Доситей увидел в глубине церкви, за ерусалимкой, локомобиль и Николу Турка в мученически разодранной на груди рубахе, увидел их словно бы издалека, а рядом с ними увидел спину человека, стоявшего перед преисподней.
— Йона! — воскликнул монах. — Откуда ты взялся, Мокрый Валах, как это я тебя не заметил?
Человек обернулся, и Доситей смутился, увидев, что это не Йона.
— Я не Йона, — сказал человек сиплым голосом, — и уж тем более не Мокрый Валах! — Незнакомец откашлялся.
— Извините, — сказал Доситей, — я принял вас за Йону, потому что я жду его, но теперь я вижу, что у вас нет с ним ничего общего… Откуда вы?
Незнакомец согласился с монахом, что у него с Йоной нет ничего общего, сказал, что он ниоткуда или из Софрониева, и почти улыбнулся.
Доситей, еще не оправившись от смущения, разглядывал незнакомца. «Как так — ниоткуда?» — думал он. Незнакомец был одет в темно-зеленый китель и серые брюки-галифе, сильно выцветшие — скорее белесые, чем серые. На ногах у него были здоровенные красные туристские башмаки с задранными носами. Ранний посетитель снял фуражку с красным околышем и остался стоять на фоне преисподней с непокрытой головой. Доситей перестал чесать базиликом свою бороду и заткнул пучок в ухо медного ведерка (латунные кольца, в которые вдевается ручка ведра, называют ушами). Когда он затыкал пучок базилика в ухо медного ведерка, пустая посудина звонко задребезжала, и незнакомец, явившийся ниоткуда и стоявший до тех пор вполоборота, повернулся к монаху лицом. Солнце светило ему в спину, так что монах против света плохо видел его лицо, но зато очень отчетливо видел белесую фуражку с красным околышем, которую тот держал в руках. Вытянутая, остроконечная голова незнакомца была коротко острижена.
Монах спустился с лестницы, позвякивая пустым медным ведерком.
Незнакомец продолжал стоять неподвижно, сжимая в руках белесую фуражку и разглядывая монаха спокойными, но проницательными глазами. Он спросил, какая тут икона подарена Анымовыми, монах указал ему на ерусалимку, и незнакомец, процокав подкованными башмаками, подошел к Иисусу и раввинам.

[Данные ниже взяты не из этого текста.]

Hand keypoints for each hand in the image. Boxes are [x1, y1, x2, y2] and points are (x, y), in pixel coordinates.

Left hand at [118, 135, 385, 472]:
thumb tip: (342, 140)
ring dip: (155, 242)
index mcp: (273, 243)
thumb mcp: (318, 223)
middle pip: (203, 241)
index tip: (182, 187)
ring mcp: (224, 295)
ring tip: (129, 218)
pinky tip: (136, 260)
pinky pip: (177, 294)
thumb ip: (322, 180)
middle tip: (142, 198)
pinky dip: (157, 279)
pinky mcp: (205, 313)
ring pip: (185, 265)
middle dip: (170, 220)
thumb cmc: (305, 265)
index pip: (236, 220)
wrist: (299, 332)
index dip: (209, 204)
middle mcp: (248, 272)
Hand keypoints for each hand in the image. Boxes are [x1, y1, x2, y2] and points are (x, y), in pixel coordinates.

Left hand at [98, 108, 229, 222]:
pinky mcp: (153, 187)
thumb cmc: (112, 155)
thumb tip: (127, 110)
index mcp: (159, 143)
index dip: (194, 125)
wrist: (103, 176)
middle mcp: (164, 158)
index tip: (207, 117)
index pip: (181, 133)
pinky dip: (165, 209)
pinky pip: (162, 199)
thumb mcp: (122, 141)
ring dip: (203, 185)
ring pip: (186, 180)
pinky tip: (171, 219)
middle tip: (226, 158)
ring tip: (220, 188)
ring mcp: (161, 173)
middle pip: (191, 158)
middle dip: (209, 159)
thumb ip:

Голос у незнакомца был сиплый, он не отдавался гулко в пустой церкви, а сыпался, точно пепел из очага, бесцветный и серый — такими же обесцвеченными, серо-пепельными или белесыми были и его фуражка, и его галифе; если же сравнивать его голос со здоровенными красными башмаками, можно было бы сказать, что они перемещались очень звучно, гулко цокая металлическими подковками по каменному настилу.

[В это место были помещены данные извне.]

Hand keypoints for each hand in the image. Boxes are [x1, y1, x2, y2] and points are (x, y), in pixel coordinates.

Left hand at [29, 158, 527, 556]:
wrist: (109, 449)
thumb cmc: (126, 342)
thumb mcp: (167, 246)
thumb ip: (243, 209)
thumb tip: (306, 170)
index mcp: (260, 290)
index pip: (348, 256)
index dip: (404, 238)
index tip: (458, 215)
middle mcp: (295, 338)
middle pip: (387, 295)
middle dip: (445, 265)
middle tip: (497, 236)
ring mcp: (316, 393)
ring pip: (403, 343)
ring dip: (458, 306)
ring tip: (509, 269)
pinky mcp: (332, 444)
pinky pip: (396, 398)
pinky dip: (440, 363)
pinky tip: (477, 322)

Доситей, вероятно, еще поговорил бы с незнакомцем, так рано зашедшим в монастырь, если б не услышал, как из сушильни для слив подает голос коза. Коза нетерпеливо верещала, напоминая хозяину, что ее пора доить. Монах оставил незнакомца одного перед ерусалимкой, широко распахнул дверь и, весь залитый светом, пошел с медным ведерком по двору в сушильню для слив. «Смотри-ка, — удивился монах, — как же это я обознался, принял этого человека за Мокрого Валаха Йону!»